**Work required**
Print the lines below without any change, from the line containing "common name: Common reed" through the line containing "order: Isopoda", with both of those lines included.
- - - - -
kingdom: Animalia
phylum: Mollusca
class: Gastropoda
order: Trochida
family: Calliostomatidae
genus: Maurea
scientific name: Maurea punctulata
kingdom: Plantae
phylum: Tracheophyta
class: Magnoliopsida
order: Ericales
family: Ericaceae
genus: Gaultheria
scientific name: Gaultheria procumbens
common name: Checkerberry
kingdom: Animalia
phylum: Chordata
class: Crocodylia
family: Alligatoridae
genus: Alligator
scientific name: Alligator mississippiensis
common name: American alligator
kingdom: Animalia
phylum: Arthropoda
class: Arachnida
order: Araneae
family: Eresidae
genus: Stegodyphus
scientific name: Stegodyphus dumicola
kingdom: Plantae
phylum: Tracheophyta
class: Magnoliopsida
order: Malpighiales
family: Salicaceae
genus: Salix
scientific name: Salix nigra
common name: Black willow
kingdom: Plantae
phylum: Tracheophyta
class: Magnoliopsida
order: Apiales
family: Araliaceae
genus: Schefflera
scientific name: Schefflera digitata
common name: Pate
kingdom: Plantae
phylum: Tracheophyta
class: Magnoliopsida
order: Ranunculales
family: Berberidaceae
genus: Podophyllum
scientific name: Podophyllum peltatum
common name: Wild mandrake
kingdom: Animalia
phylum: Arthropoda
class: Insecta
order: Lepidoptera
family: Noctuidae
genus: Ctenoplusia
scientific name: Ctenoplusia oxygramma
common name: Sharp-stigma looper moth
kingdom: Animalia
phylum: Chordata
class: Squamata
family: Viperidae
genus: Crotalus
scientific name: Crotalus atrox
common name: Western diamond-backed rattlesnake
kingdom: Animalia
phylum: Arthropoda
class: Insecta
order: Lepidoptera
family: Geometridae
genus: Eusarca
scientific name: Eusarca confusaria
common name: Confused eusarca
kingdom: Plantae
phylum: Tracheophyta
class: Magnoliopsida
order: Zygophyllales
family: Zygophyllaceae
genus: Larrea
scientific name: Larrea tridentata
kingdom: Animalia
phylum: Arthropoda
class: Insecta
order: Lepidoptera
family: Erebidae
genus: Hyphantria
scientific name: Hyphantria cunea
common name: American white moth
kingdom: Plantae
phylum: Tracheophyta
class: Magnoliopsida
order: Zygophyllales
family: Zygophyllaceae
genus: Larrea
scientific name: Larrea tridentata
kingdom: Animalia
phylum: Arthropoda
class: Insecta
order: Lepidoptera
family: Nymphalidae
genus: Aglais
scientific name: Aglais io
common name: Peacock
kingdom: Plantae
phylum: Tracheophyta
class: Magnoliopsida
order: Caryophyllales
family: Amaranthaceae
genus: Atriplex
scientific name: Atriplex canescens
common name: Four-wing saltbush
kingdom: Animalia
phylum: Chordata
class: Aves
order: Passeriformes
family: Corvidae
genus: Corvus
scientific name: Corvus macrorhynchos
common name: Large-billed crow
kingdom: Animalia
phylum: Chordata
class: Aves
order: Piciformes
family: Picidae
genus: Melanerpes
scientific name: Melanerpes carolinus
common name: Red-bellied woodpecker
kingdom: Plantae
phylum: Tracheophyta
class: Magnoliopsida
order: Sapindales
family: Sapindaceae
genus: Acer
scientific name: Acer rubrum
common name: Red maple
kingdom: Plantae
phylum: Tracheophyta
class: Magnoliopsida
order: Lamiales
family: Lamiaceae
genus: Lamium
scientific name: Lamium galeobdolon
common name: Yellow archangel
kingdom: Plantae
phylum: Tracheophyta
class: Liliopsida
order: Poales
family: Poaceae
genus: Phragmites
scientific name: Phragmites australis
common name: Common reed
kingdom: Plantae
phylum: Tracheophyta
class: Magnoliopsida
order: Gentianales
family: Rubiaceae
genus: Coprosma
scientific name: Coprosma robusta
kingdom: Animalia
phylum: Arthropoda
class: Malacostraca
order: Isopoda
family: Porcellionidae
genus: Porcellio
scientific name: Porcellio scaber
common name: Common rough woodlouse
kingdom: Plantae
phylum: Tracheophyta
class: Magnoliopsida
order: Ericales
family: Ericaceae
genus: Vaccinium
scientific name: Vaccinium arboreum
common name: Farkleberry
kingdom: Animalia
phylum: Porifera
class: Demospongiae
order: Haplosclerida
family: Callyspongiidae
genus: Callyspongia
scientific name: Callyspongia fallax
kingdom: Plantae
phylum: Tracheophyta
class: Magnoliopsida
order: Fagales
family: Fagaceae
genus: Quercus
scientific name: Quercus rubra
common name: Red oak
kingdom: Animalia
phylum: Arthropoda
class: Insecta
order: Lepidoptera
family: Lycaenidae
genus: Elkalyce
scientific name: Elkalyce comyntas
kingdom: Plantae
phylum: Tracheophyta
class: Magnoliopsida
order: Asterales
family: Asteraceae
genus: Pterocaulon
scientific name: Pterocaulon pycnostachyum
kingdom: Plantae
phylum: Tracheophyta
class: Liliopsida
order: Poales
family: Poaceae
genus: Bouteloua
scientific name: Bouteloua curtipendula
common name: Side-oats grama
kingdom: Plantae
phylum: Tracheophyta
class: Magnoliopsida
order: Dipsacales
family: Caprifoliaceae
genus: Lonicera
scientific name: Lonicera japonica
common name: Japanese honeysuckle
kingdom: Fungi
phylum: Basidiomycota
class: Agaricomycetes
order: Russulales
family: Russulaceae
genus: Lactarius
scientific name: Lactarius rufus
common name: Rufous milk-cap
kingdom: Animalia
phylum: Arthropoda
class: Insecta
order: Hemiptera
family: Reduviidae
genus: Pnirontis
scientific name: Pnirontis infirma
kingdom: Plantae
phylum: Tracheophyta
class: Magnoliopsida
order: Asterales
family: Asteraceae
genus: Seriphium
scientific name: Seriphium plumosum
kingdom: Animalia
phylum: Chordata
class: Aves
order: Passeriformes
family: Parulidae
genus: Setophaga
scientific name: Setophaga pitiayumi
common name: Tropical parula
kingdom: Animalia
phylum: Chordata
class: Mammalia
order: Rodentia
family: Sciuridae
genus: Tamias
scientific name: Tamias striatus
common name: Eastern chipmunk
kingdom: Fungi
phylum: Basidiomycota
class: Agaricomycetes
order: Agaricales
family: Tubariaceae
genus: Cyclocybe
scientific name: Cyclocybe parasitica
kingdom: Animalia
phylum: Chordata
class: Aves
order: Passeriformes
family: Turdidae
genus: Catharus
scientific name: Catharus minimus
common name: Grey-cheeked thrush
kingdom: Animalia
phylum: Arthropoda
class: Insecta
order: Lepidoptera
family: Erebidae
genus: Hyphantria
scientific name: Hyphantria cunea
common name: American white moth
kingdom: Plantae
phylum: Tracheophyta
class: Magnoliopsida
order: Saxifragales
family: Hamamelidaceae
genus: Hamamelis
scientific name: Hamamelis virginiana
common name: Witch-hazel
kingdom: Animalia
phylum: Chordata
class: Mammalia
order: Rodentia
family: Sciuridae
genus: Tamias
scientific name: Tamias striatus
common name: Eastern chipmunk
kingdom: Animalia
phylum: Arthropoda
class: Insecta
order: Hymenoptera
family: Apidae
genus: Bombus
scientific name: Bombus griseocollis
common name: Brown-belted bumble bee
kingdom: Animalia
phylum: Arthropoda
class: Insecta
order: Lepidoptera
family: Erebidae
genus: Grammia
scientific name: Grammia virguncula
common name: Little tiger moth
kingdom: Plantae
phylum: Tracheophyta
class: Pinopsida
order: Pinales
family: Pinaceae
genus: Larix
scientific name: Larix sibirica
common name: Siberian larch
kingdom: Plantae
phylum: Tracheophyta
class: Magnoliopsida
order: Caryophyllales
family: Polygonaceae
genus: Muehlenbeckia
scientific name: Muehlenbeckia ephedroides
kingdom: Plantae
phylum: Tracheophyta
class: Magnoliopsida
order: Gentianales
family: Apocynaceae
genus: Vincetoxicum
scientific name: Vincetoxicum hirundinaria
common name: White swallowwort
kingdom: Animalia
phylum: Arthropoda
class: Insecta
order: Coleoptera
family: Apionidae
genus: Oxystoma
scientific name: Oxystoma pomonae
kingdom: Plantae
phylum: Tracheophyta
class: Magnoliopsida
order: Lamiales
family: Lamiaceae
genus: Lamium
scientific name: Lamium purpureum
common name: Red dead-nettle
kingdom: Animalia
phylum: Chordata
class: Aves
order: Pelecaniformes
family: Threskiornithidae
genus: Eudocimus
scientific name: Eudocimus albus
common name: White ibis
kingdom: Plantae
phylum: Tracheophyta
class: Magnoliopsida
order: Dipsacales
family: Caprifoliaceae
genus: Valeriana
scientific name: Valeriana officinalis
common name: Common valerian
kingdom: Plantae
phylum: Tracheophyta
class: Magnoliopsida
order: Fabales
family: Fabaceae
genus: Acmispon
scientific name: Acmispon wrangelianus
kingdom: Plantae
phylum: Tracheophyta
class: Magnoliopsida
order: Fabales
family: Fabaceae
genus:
- - - - -
**Response below**
common name: Common reed
kingdom: Plantae
phylum: Tracheophyta
class: Magnoliopsida
order: Gentianales
family: Rubiaceae
genus: Coprosma
scientific name: Coprosma robusta
kingdom: Animalia
phylum: Arthropoda
class: Malacostraca
order: Isopoda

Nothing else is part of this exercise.